Edit the listing lines from the one containing "evolução dos planejamentos tanto" through the one containing "automáticamente." by replacing "cuotas" with "pagos". Leave everything else unchanged, and return only those lines.

Segment Open

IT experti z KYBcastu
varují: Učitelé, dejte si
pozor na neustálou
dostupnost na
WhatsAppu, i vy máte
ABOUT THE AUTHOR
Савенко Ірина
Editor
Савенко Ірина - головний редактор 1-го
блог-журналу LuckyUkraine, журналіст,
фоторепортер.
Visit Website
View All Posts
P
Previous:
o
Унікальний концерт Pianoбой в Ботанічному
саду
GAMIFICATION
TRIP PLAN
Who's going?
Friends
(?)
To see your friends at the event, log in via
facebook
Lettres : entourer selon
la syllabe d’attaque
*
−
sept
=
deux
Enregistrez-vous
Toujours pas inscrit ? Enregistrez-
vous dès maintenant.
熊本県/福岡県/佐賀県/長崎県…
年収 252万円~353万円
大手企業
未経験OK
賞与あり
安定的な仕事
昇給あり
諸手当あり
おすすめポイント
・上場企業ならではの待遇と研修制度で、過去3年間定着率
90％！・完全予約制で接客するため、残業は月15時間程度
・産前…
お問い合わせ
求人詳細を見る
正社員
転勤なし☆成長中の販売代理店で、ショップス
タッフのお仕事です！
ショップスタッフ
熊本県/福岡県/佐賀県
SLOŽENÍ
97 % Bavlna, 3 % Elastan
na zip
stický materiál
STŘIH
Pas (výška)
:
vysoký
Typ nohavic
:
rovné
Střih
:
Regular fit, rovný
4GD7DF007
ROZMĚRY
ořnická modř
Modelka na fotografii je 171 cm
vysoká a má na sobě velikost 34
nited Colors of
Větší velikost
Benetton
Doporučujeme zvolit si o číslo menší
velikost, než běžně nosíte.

Segment Closed
Segment Open

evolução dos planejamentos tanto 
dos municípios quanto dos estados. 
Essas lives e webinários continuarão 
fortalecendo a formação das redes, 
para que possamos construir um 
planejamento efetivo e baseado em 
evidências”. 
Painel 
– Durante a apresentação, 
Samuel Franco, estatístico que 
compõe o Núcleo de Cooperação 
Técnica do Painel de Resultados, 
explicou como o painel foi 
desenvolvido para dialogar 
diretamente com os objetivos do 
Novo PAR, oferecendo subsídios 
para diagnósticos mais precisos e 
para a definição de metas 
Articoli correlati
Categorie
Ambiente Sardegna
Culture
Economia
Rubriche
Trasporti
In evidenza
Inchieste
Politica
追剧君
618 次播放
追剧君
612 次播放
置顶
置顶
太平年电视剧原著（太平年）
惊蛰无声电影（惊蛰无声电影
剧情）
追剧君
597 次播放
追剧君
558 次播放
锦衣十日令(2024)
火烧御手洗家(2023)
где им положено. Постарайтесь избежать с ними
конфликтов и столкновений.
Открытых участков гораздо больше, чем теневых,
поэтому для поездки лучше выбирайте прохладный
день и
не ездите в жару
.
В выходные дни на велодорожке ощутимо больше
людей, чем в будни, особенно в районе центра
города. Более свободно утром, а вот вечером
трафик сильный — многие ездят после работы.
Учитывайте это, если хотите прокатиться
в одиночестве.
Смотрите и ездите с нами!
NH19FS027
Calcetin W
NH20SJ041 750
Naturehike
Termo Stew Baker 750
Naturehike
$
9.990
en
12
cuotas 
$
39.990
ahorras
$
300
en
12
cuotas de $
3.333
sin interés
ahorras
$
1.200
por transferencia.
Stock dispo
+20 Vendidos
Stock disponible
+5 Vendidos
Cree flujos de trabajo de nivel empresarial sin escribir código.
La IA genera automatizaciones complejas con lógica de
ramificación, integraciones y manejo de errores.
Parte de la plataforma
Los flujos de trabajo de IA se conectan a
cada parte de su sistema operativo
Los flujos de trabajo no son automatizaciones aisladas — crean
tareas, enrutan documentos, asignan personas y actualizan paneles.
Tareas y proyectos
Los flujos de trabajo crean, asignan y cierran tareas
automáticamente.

Segment Closed
Segment Open

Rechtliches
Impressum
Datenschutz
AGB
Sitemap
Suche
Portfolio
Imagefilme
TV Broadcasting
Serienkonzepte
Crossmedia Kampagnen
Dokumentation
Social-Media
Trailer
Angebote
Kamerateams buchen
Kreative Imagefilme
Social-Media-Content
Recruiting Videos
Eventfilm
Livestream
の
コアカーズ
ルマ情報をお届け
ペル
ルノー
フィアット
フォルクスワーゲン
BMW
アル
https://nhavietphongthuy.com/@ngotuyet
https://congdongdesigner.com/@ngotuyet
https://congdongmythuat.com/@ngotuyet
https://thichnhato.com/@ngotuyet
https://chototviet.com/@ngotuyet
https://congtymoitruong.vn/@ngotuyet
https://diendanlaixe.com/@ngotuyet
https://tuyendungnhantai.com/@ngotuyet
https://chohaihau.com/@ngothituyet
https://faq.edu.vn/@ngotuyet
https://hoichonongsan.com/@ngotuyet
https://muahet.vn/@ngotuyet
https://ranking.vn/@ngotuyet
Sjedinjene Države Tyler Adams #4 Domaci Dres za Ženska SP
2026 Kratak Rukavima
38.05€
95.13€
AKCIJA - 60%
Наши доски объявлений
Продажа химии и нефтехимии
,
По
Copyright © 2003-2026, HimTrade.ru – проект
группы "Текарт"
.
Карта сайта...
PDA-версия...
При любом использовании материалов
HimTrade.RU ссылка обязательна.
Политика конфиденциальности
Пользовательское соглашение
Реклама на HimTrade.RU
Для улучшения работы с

Segment Closed

WRITTEN SOLUTION:
evolução dos planejamentos tanto 
dos municípios quanto dos estados. 
Essas lives e webinários continuarão 
fortalecendo a formação das redes, 
para que possamos construir um 
planejamento efetivo e baseado em 
evidências”. 
Painel 
– Durante a apresentação, 
Samuel Franco, estatístico que 
compõe o Núcleo de Cooperação 
Técnica do Painel de Resultados, 
explicou como o painel foi 
desenvolvido para dialogar 
diretamente com os objetivos do 
Novo PAR, oferecendo subsídios 
para diagnósticos mais precisos e 
para a definição de metas 
Articoli correlati
Categorie
Ambiente Sardegna
Culture
Economia
Rubriche
Trasporti
In evidenza
Inchieste
Politica
追剧君
618 次播放
追剧君
612 次播放
置顶
置顶
太平年电视剧原著（太平年）
惊蛰无声电影（惊蛰无声电影
剧情）
追剧君
597 次播放
追剧君
558 次播放
锦衣十日令(2024)
火烧御手洗家(2023)
где им положено. Постарайтесь избежать с ними
конфликтов и столкновений.
Открытых участков гораздо больше, чем теневых,
поэтому для поездки лучше выбирайте прохладный
день и
не ездите в жару
.
В выходные дни на велодорожке ощутимо больше
людей, чем в будни, особенно в районе центра
города. Более свободно утром, а вот вечером
трафик сильный — многие ездят после работы.
Учитывайте это, если хотите прокатиться
в одиночестве.
Смотрите и ездите с нами!
NH19FS027
Calcetin W
NH20SJ041 750
Naturehike
Termo Stew Baker 750
Naturehike
$
9.990
en
12
pagos 
$
39.990
ahorras
$
300
en
12
pagos de $
3.333
sin interés
ahorras
$
1.200
por transferencia.
Stock dispo
+20 Vendidos
Stock disponible
+5 Vendidos
Cree flujos de trabajo de nivel empresarial sin escribir código.
La IA genera automatizaciones complejas con lógica de
ramificación, integraciones y manejo de errores.
Parte de la plataforma
Los flujos de trabajo de IA se conectan a
cada parte de su sistema operativo
Los flujos de trabajo no son automatizaciones aisladas — crean
tareas, enrutan documentos, asignan personas y actualizan paneles.
Tareas y proyectos
Los flujos de trabajo crean, asignan y cierran tareas
automáticamente.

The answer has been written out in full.